> **Task goal**
Give everything from the start of the items below down to and including the line that contains "2: (489, 280)" as a JSON list of strings, one string per line, with blank lines left out.

> **Data supplied**
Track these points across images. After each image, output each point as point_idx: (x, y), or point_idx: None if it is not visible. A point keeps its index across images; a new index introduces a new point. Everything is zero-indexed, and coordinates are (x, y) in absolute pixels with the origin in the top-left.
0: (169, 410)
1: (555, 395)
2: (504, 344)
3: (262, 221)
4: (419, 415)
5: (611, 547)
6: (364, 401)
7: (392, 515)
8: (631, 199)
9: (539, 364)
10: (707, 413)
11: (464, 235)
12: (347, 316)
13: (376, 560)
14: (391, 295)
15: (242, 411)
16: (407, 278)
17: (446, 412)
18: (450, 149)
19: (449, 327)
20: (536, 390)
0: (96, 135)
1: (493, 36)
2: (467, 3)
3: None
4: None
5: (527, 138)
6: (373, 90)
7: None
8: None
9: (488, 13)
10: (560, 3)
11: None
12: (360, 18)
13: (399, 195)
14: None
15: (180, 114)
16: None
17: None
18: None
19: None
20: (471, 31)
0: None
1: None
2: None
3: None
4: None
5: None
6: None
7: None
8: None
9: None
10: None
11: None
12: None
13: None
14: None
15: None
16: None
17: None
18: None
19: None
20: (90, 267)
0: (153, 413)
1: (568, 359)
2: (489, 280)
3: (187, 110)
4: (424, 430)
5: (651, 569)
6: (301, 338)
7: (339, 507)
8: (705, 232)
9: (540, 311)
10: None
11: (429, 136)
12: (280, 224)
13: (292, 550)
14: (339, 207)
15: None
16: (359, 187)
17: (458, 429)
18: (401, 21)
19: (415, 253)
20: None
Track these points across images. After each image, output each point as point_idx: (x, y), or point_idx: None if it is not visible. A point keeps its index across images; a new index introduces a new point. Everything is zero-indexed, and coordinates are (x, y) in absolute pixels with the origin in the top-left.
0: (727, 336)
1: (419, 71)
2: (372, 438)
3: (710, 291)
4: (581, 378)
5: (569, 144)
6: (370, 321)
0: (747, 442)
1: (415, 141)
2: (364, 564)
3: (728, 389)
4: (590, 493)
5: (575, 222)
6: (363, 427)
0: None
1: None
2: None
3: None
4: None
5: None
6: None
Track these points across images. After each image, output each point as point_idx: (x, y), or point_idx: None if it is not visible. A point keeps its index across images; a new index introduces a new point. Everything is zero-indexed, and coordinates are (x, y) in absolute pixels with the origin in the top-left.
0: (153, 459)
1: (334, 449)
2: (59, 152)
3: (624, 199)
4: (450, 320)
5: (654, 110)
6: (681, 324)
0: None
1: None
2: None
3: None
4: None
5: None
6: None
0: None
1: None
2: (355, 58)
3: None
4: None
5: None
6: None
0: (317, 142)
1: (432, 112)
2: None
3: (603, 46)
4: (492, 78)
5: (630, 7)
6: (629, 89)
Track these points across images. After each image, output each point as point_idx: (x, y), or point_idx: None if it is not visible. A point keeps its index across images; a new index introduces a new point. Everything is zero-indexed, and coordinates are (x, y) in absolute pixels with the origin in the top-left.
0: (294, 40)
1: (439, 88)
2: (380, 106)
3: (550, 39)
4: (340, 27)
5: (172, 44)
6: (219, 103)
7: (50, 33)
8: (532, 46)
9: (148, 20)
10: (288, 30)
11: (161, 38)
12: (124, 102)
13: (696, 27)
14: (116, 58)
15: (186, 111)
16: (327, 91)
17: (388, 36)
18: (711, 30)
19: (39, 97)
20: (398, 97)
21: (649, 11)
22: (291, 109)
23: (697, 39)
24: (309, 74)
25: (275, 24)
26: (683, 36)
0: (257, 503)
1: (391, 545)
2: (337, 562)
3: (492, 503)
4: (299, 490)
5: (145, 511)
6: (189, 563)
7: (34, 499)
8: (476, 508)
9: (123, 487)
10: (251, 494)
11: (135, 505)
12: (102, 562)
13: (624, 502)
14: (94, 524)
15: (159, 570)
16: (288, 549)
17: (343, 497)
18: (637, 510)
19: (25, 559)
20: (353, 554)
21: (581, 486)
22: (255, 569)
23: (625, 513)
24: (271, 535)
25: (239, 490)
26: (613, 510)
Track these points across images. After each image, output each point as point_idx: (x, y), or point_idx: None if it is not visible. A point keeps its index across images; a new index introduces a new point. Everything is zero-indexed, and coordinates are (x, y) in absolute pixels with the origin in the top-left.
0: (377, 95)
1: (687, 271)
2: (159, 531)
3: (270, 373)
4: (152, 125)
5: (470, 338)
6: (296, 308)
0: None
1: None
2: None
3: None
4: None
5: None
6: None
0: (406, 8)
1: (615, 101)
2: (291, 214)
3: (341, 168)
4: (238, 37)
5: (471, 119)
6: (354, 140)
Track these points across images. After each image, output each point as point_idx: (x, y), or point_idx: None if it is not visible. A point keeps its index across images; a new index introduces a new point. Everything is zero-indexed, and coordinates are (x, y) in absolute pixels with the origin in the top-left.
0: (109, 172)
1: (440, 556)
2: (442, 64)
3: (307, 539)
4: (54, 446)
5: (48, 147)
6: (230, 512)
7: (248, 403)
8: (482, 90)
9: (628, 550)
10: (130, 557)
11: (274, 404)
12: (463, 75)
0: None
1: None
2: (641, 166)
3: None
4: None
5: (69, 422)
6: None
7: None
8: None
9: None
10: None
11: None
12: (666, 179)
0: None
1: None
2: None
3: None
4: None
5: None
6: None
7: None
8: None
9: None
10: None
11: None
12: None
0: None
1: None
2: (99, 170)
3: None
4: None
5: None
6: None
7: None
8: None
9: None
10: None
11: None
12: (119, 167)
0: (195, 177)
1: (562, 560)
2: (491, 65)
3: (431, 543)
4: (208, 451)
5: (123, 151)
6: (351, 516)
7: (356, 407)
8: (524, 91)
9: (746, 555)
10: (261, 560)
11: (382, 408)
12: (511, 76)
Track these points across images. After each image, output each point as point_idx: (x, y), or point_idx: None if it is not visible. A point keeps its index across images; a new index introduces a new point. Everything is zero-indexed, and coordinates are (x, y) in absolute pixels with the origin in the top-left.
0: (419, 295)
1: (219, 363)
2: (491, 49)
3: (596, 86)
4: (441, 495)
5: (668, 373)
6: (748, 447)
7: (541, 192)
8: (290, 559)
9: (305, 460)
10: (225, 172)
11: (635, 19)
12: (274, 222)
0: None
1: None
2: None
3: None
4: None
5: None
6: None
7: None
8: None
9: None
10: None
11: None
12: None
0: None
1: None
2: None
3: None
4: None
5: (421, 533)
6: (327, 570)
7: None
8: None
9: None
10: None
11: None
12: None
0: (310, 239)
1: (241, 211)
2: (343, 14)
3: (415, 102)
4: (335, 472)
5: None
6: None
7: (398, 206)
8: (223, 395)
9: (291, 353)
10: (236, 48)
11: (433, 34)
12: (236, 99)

> **Result of the exercise**
[
  "Track these points across images. After each image, output each point as point_idx: (x, y), or point_idx: None if it is not visible. A point keeps its index across images; a new index introduces a new point. Everything is zero-indexed, and coordinates are (x, y) in absolute pixels with the origin in the top-left.",
  "0: (169, 410)",
  "1: (555, 395)",
  "2: (504, 344)",
  "3: (262, 221)",
  "4: (419, 415)",
  "5: (611, 547)",
  "6: (364, 401)",
  "7: (392, 515)",
  "8: (631, 199)",
  "9: (539, 364)",
  "10: (707, 413)",
  "11: (464, 235)",
  "12: (347, 316)",
  "13: (376, 560)",
  "14: (391, 295)",
  "15: (242, 411)",
  "16: (407, 278)",
  "17: (446, 412)",
  "18: (450, 149)",
  "19: (449, 327)",
  "20: (536, 390)",
  "0: (96, 135)",
  "1: (493, 36)",
  "2: (467, 3)",
  "3: None",
  "4: None",
  "5: (527, 138)",
  "6: (373, 90)",
  "7: None",
  "8: None",
  "9: (488, 13)",
  "10: (560, 3)",
  "11: None",
  "12: (360, 18)",
  "13: (399, 195)",
  "14: None",
  "15: (180, 114)",
  "16: None",
  "17: None",
  "18: None",
  "19: None",
  "20: (471, 31)",
  "0: None",
  "1: None",
  "2: None",
  "3: None",
  "4: None",
  "5: None",
  "6: None",
  "7: None",
  "8: None",
  "9: None",
  "10: None",
  "11: None",
  "12: None",
  "13: None",
  "14: None",
  "15: None",
  "16: None",
  "17: None",
  "18: None",
  "19: None",
  "20: (90, 267)",
  "0: (153, 413)",
  "1: (568, 359)",
  "2: (489, 280)"
]